All that’s clear to me today are the textures and smells of my grandparents’ house, the sound of bobwhites in the back yard, the slam of the porch door—all the ingredients of nostalgia—but not the soul who kept it running, the woman whose hands were capable and generous, who was, in her way, omnipotent, despite living in modest quarters over the garage (at least my grandparents air-conditioned that ). The one person who never seemed to mind my interruptions (but did she have a choice?), who took me down to the river and taught me how to bait crabs, and once, as we lugged a basketful of them back to the kitchen, spun the creatures over her head in a display of gaiety I am still not entirely sure I witnessed. Maybe I’ve invented her cheer because I so want her to have been happy, this woman whose existence made ours possible, this cipher in our midst, as coy and wondrous as the pies she held aloft, emerging from the kitchen’s gray door, pounding her weight into the carpet, delivering sweets.

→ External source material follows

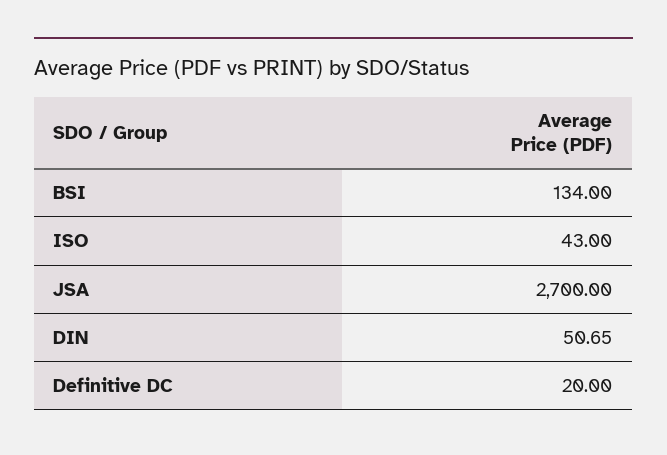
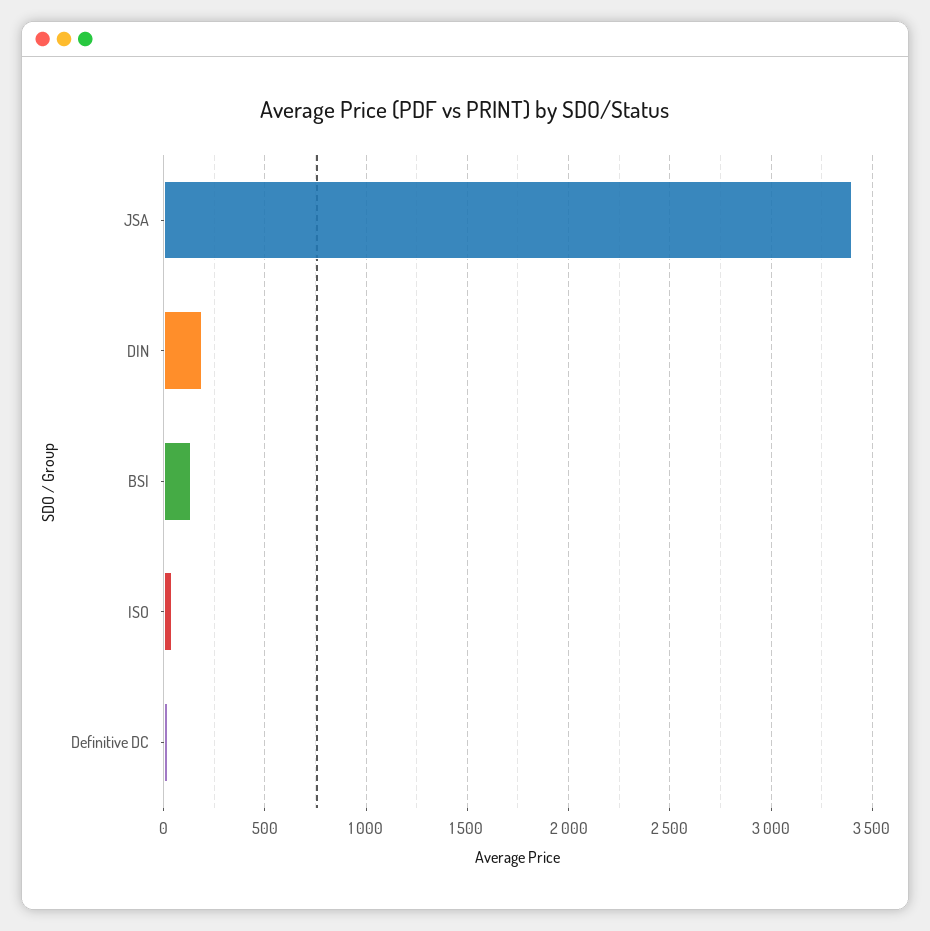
JSA: 2700 -> 3400
DIN: 50.65 -> 200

Carrie’s Rhubarb Custard Pie
2 ½ cups unpeeled rhubarb, cut in 1-inch lengths
1 ½ cups sugar
2 tbsp flour
2 eggs, slightly beaten
1 ½ tsp lemon juice
pinch of salt
pastry for 9-inch double pie crust
2 tbsp butter
2 tsp sugar
Mix together fruit, sugar, flour, eggs, lemon juice, and salt. Turn into pastry-lined pie pan. Dot with butter. Lay on top pastry, fold bottom pastry edge over top crust & flute edges to seal in juice. Sprinkle with 2 tsp sugar. Bake at 450 degrees for 10 minutes. Reduce heat to 350 degrees & bake 30 minutes longer.